Do you have $30,000 to lose? According to the National Institute of Neurological Disorders and Stroke, people suffering from carpal tunnel syndrome (CTS) will lose this amount on average over a lifetime, due to medical costs and lost time at work.
If you live with CTS, you know that the tingling, burning, numbness, and loss of strength can have a profound effect on every aspect of your life. Chiropractic care can offer a drug-free, non-invasive way to treat your carpal tunnel syndrome.
Chiropractic care for CTS is drug free.
For many CTS sufferers, conventional treatment includes non-steroidal anti-inflammatory drugs, or NSAIDs. Like many drugs, however, NSAIDs have side effects and can interfere with other medications. Medical doctors often administer cortisone injections to relieve pain and inflammation around the compressed nerve. These shots aren’t long lasting, so they require repeated injections—a scary prospect for the needle wary.

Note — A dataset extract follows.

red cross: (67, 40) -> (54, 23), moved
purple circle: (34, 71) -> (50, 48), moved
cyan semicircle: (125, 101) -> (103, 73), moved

In contrast, a chiropractic professional will use his or her hands to adjust the joints and manipulate the surrounding tissue to take pressure off the nerve. A chiropractor also can treat nerve pressure that stems from misalignments in the back or neck. No drugs. No side effects.
Chiropractic care for CTS is non-invasive.
Typically, patients who don’t respond well to drug therapies are subjected to surgery. During the procedure, the doctor will relieve pressure on the nerve by cutting the ligament that runs through the carpal tunnel. Unfortunately, this surgery can be expensive—as much as $10,000 per hand. Even worse, it isn’t effective for everyone.
Chiropractors can deliver effective carpal tunnel treatment without making a single slice. In one study, sufferers who received nine weeks of chiropractic treatment reported significant improvements in function, comfort, and finger sensation. No scalpels. No downtime.
Davis PT, Hulbert JR, Kassak KM, Meyer JJ. Comparative efficacy of conservative medical and chiropractic treatments for carpal tunnel syndrome: a randomized clinical trail. Journal of Manipulative Physiological Therapeutics. 1998 June;21(5):317-26.